How about you? What are your “writer’s tics” that you have to stomp out before you submit your manuscript to the editor?

16 thoughts on “Stomping out your writer’s tics

  1. Mine is the em dash——a technique I overuse. But I do try and clean them up on rewrites——after all, too many can become annoying. Now I need to dash out of here——my writing requires an em dash cleanup. 🙂

  2. There are certain words I use way too much. Still, very, really. Just is my most overused word. I just go back and take them all out.

  3. Thank goodness for the Find command in Word–helps us nail every tic and banish it! Chris Roerden’s book, Don’t Murder Your Mystery,is great for identifying writing goofs. I use it as a checklist to spot things that need to be cleaned up.

  4. The phrase ‘for a moment’ ‘after a moment’ or anything else which has to do with moments pretty much must die.

    ~J

  5. I have a problem with “just.” I also have to be careful not to start a sentence in one direction, then twist it back with a “but.” It can be effective, and I can usually get a laugh in speech with it when I want to, but if I’m not careful every page has one.

    Damn it, I just did it again.

    Arrggh! There was a “just.”

    I’m starting to feel like the Knights Who Say Ni.

  6. All of the above. No, that’s not my tic phrase; all of the above mentioned words and phrases are!
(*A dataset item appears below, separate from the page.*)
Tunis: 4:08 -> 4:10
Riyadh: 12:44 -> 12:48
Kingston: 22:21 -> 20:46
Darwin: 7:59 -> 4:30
    Also: “So much for (something) ” as a cute way to end a scene. UGH.

  7. GOT

    I guess all my travel to southern Missouri, Arkansas and Louisiana has caught up with me. They use the plural version more often, but thank God for find & replace.

  8. Since my books started off being primarily written for podcast performance I put a few annotations in them to help with pauses and accents.

    The hardest one to clean out while getting them ready for a text format is the old dot pause

    Also, I think, I put, too many, commas….

  9. Mea Culpa – it’s the em dash alright! I also find I get on a roll and start repeating certain colors, moods or weather. My husband is the best for telling me – is everything grey in this chapter or why is Ursula always cold? I heed his advice in the rewrtes!

  10. I am all about the dashes and ellipses. I have trouble parting with them too. It takes three or four edits, and even then, I still think, well, I guess one wouldn’t hurt…

  11. I have a nasty tendency to start nearly every new character’s name with the same letter, so by word 100,000 I have “Jake, John, Jasper…” You get the idea.